La pensée même du féminisme ne peut trouver de fondement stable avant la fin du XVIIIe siècle. En effet,  des mouvements organisés pour défendre les droits des femmes n’ont pris forme que tardivement. Nommé tel quel, le féminisme n’a réellement pris forme que depuis environ deux siècles. Cependant, des figures féminines, dont les actions ou la pensée ont œuvré pour le progrès de la condition des femmes se sont illustrées avant le XIXème siècle, et même beaucoup plus tôt, sans pour autant se considérer ni pouvoir être considérées comme féministes, comme se réclamant d’un mouvement en faveur de l’émancipation féminine.

Pour ne choisir qu’un unique exemple qui nous paraît significatif, exposons le cas d’Hildegarde de Bingen. C’est une nonne ayant vécu au milieu du XIIe siècle, elle dit avoir des visions durant son sommeil, dont elle transmet le contenu au Pape Eugène II. Elle devient très consultée pour ses visions a priori prophétiques depuis l’Europe entière. Mais ce qui fait l’intérêt particulier que nous lui portons ici, ce sont ses écrits. Elle a écrit entre autre sur ce que l’on appelle désormais la gynécologie. Rappelons qu’à cette époque de l’Histoire en France, la pensée est profondément ancrée dans l’idéologie chrétienne. Ainsi, la pensée d’Hildegarde de Bingen s’exprime à travers le prisme chrétien: pour elle, la sexualité reflète la volonté divine.

C’est très significatif, car cela implique que dans la pensée qu’elle exprime, le corps de la femme n’est plus condamné, et libère la femme de la culpabilité constante de son corps. Dans une société où les attributs féminins et la sexualité sont synonymes de péché et soumis à un traitement austère, affirmer que cette sexualité n’en est pas un demeure très audacieux. C’est d’ailleurs pour cela que son procès de canonisation a échoué.
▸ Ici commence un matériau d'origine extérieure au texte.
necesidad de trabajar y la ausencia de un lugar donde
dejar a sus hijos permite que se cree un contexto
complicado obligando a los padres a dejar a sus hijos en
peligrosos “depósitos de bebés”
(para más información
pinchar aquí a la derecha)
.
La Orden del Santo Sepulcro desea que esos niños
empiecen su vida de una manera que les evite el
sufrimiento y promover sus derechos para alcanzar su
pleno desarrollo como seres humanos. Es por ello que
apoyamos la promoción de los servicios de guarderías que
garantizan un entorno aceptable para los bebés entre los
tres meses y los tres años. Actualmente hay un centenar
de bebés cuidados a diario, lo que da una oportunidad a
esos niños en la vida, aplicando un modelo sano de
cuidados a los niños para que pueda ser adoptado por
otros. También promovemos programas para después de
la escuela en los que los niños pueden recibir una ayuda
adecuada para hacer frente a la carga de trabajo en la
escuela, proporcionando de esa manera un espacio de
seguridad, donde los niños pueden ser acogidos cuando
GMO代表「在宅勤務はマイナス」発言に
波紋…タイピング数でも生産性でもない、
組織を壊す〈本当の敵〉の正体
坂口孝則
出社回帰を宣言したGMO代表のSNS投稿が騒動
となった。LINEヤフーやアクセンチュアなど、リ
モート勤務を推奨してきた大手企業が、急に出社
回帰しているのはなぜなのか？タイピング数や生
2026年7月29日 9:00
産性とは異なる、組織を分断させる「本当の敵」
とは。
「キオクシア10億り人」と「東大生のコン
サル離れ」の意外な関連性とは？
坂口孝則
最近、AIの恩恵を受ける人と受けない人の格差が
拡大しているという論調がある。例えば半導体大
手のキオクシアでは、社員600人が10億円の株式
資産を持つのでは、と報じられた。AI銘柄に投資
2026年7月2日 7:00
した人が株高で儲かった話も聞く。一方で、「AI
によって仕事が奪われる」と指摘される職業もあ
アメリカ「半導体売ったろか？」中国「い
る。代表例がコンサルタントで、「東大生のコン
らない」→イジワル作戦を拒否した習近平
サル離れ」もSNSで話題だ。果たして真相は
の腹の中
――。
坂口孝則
Elle a été érigée en porte-drapeau du féminisme dans les années 1970.  

Ces femmes comme Hildegarde de Bingen ont eu un comportement novateur qui, de notre point de vue, au XXIème siècle, leur permettrait d’être considérées comme des « féministes » avant l’heure, puisqu’elles ont servi la cause des femmes. Mais elles ne sont pas féministes, puisque le féminisme n’existait pas. Prenons donc garde, même si la tentation est grande, à l’anachronisme, qui selon l’historienne-anthropologue Nicole Loraux reste pour l’historien “la bête noire” de toute recherche sur des temps révolus : on ne peut attribuer le terme de “féminisme” à des individus ayant vécu, agit, avant la formation du mouvement féministe en tant que tel.

Un bilan d’étape

Il semble ainsi difficile de retracer une histoire linéaire de la femme et du féminisme tant cette dernière fut ponctuée par d’importants événements balanciers stoppant ou accélérant l’émancipation des femmes dans la société.  Mais “ces vides de femmes” dans les sources ainsi que “ces vides de femmes” dans l’étude de l’histoire nous renseignent sur leur condition. Souvent à l’ombre d’un homme illustre, ou effacée au sein de la masse, les femmes ont joué un rôle dans l’histoire. Tout ceci suppose donc d’accepter la complexité des sociétés antérieures et de leurs modes de pensée. L’historien doit donc tâcher de les comprendre et comme le disait joliment Edgar Morin dans son Introduction à la pensée complexe (1990) “nous sommes condamnés à une pensée incertaine, à une pensée criblée de trous, à une pensée qui n’a aucun fondement absolu de certitude. Mais nous sommes capables de penser dans ces conditions dramatiques”.

À l’aube de 1789, quelque chose semble néanmoins se jouer. Olympe de Gouges en est certaine : “La femme à le droit de monter sur l’échafaud”, c’est pourquoi “elle doit avoir également [le droit] de monter à la tribune”.